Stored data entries
= = = = =
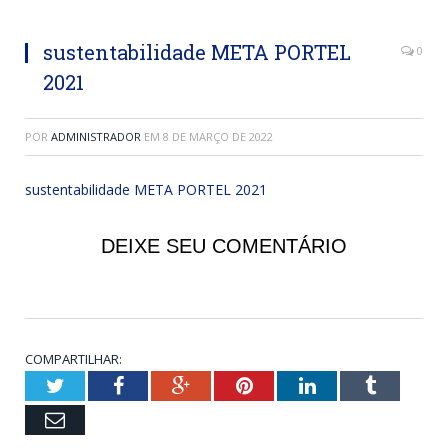
sustentabilidade META PORTEL
0
2021
POR
ADMINISTRADOR
EM
8 DE MARÇO DE 2022
sustentabilidade META PORTEL 2021
DEIXE SEU COMENTÁRIO
COMPARTILHAR:
Twitter
Facebook
Google+
Pinterest
LinkedIn
Tumblr
Email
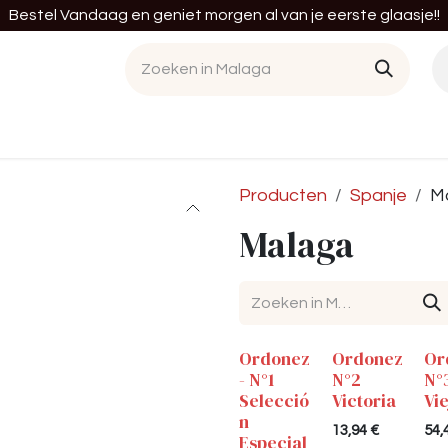
Bestel Vandaag en geniet morgen al van je eerste glaasje!!
en
Cursussen
Diensten
Tastings
Bedrij
Producten
Spanje
M
Malaga
Ordonez
Ordonez
Or
- N°1
N°2
N°
Selecció
Victoria
Vi
n
13,94
€
54,
Especial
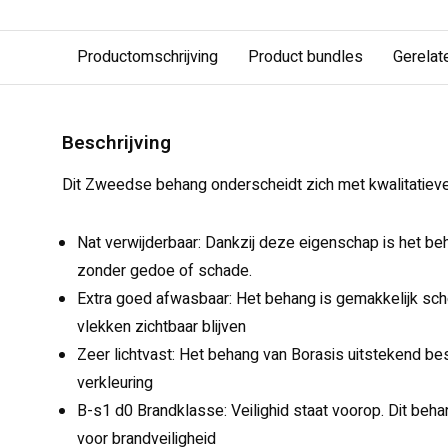
Productomschrijving
Product bundles
Gerelat
Beschrijving
Dit Zweedse behang onderscheidt zich met kwalitatiev
Nat verwijderbaar: Dankzij deze eigenschap is het be
zonder gedoe of schade.
Extra goed afwasbaar: Het behang is gemakkelijk sc
vlekken zichtbaar blijven
Zeer lichtvast: Het behang van Borasis uitstekend be
verkleuring
B-s1 d0 Brandklasse: Veilighid staat voorop. Dit be
voor brandveiligheid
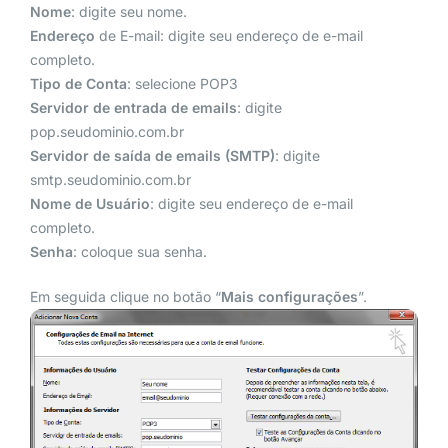
Nome
: digite seu nome.
Endereço
de E-mail: digite seu endereço de e-mail
completo.
Tipo de Conta
: selecione POP3
Servidor de entrada de emails
: digite
pop.seudominio.com.br
Servidor de saída de emails (SMTP)
: digite
smtp.seudominio.com.br
Nome de Usuário
: digite seu endereço de e-mail
completo.
Senha
: coloque sua senha.
Em seguida clique no botão “
Mais
configurações
”.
= = = = =
— WORK ITEM —
Can you write out every line of the listing above word for word, leaving out the pictures?

— ANSWER FOR THIS EXERCISE —
sustentabilidade META PORTEL
0
2021
POR
ADMINISTRADOR
EM
8 DE MARÇO DE 2022
sustentabilidade META PORTEL 2021
DEIXE SEU COMENTÁRIO
COMPARTILHAR:
Twitter
Facebook
Google+
Pinterest
LinkedIn
Tumblr
Email
Bestel Vandaag en geniet morgen al van je eerste glaasje!!
en
Cursussen
Diensten
Tastings
Bedrij
Producten
Spanje
M
Malaga
Ordonez
Ordonez
Or
- N°1
N°2
N°
Selecció
Victoria
Vi
n
13,94
€
54,
Especial
Productomschrijving
Product bundles
Gerelat
Beschrijving
Dit Zweedse behang onderscheidt zich met kwalitatiev
Nat verwijderbaar: Dankzij deze eigenschap is het be
zonder gedoe of schade.
Extra goed afwasbaar: Het behang is gemakkelijk sc
vlekken zichtbaar blijven
Zeer lichtvast: Het behang van Borasis uitstekend be
verkleuring
B-s1 d0 Brandklasse: Veilighid staat voorop. Dit be
voor brandveiligheid
Nome
: digite seu nome.
Endereço
de E-mail: digite seu endereço de e-mail
completo.
Tipo de Conta
: selecione POP3
Servidor de entrada de emails
: digite
pop.seudominio.com.br
Servidor de saída de emails (SMTP)
: digite
smtp.seudominio.com.br
Nome de Usuário
: digite seu endereço de e-mail
completo.
Senha
: coloque sua senha.
Em seguida clique no botão “
Mais
configurações
”.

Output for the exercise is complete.